TEXTO DE ESTUDO:

• • • •

Bicicletas compartilhadas são a nova aposta dos criadores da 99 táxi com o aplicativo Yellow

Bicicletas compartilhadas: a nova aposta dos criadores da 99, que agora lançam o aplicativo Yellow, a partir da experiência iniciada em 2012. Naquele ano surgiu o app de mobilidade 99, que trouxe facilidade na solicitação de táxis e mais segurança à operação, por meio de fichas cadastrais dos motoristas e passageiros, além de ter disponibilizado pagamento por cartão de crédito. Agora, os criadores da iniciativa trazem um novo projeto, de compartilhamento de bikes.

A startup 99, que foi percursora do modelo no Brasil, se inspirou no aplicativo MyTaxi, da Alemanha, descoberto pelo argentino Ariel Lambrecht durante uma viagem. Ao voltar para o Brasil, ele se juntou ao colega do curso de Engenharia Mecatrônica na Escola Politécnica da Universidade de São Paulo (USP), Renato Freitas, para criar a versão nacional do aplicativo, encontrando no caminho mais um sócio, o empreendedor Paulo Veras.

Nos últimos seis anos, a startup cresceu, tornou-se referência, e os administradores sentiram que seus deveres estavam cumpridos. A 99, então, foi comprada pela gigante chinesa Didi Chuxing por US$ 600 milhões, no início desse ano.

Lambrecht e Freitas, entretanto, não quiseram descansar e resolveram se reinventar na área da inovação. Já estão trabalhando na próxima startup da sociedade, a Yellow, a ser lançada em julho de 2018. Mais uma vez eles apostam no transporte e trazem inovações. Agora, o aplicativo oferecerá bicicletas compartilhadas.

• • • •

DADOS FORNECIDOS:
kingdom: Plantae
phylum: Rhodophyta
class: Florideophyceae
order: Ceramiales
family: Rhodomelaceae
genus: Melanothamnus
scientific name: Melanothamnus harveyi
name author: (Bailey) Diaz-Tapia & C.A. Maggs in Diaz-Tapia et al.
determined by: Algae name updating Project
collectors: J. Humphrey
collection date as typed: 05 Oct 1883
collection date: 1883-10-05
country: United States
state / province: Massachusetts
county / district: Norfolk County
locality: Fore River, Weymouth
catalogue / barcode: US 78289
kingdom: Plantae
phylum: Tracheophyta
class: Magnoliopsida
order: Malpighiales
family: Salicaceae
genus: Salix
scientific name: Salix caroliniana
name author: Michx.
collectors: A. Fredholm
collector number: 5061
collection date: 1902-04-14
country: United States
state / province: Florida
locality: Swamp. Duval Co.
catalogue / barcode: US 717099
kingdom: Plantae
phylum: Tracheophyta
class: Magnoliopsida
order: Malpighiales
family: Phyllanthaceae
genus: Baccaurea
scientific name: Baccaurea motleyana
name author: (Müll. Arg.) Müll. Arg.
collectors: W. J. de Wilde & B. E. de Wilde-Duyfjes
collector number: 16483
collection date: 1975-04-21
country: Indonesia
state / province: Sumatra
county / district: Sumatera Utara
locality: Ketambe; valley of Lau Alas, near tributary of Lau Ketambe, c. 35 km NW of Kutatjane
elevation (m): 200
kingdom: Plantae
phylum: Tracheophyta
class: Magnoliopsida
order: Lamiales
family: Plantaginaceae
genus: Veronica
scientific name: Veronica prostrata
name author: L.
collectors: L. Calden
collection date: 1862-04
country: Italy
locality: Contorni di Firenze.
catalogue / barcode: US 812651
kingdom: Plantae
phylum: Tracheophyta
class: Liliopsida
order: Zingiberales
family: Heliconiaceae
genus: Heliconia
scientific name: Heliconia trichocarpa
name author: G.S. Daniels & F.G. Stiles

• • • •

Segundo o texto de estudo, por qual valor a gigante chinesa Didi Chuxing comprou a 99?

RESPOSTA:
Por US$ 600 milhões.